BARE: New baby bottle designed to better emulate the real thing
Although conventional baby bottles are designed to mimic a mother's breast, if they could talk, most babies - like the World Health Organization - would probably tell you they are a pretty poor substitute for the real thing. Now a New York mom has designed a new type of baby bottle dubbed BARE that is claimed to better emulate a mother's breast in terms of shape, texture and movement, as well as providing the air-free storage and delivery of milk for your bundle of joy.
Frustrated with the performance of conventional feeding bottles when an inadequate milk supply forced her to supplement her breast feeding with a bottle after the birth of her first child, Priska Diaz set about designing a better baby bottle. Unlike conventional bottles that rely on air vents, gravity and nipples that are generally slimmer and more flexible than a mother's nipple, Diaz designed an air-free bottle to mimic a nursing mother's breast.

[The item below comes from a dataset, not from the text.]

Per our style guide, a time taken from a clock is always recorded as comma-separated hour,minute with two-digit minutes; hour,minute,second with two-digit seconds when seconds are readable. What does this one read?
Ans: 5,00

Air-plugThe keys to the BARE baby bottle are two patented technologies developed by Diaz. The first is a syringe-like air-plug piston inserted into the bottom of the bottle - which is actually more like an open-ended shaft - that allows mom (or dad) to expel extra air from the bottle before feeding. This air-plug is powered by suction and moves towards the top of the milk chamber as baby sucks down the milk. This results in a milk chamber that is kept 100 percent air-free to reduce air ingestion that causes gas and colic. Diaz says the air-free chamber also helps reduce the chance of milk oxidation and helps maintain milk nutrients that are normally lost when milk comes into contact with air.
Perfe-latch nippleThe second patented technology is the "perfe-latch" nipple that is made from silicone and is designed to mimic the softness and shape of a mother's areola. To promote a proper latching technique, the nipple tip is able to extend up to twice its length upon suction, while five angled orifices are designed to dispense milk only upon suction. This allows the baby the baby's sucking strength to control the flow of the milk in the same way as a mother's breast and negates the need for different nipple stages as the baby grows. It also also minimizes the baby's backwash from entering the bottle, to help keep the milk fresh and slow bacteria growth.
And unlike gravity-fed baby bottles, the BARE bottle allows infants to feed in any position and hold the bottle at any angle. Diaz says this better supports the development of self-feeding, proper posture and faster and more successful weaning. This is because the infant doesn't need to turn the bottle upside down, which can result in laying down when they move onto self-feeding and showering themselves with liquid when they eventually move onto drinking from cups.
Diaz has started a company, Bittylab, and plans to have BARE in major retailers in January 2012. She has also put the bottle on Kickstarter, where pre-orders can be placed for the first production batch at US$15 each to be delivered by December 2011, following lab and clinical trials and consumer testing.
UPDATE 27/12/2011: A pre-production prototype (which you can see in the video below) has now been produced, but the release of BARE air-free baby bottles has been delayed until summer 2012.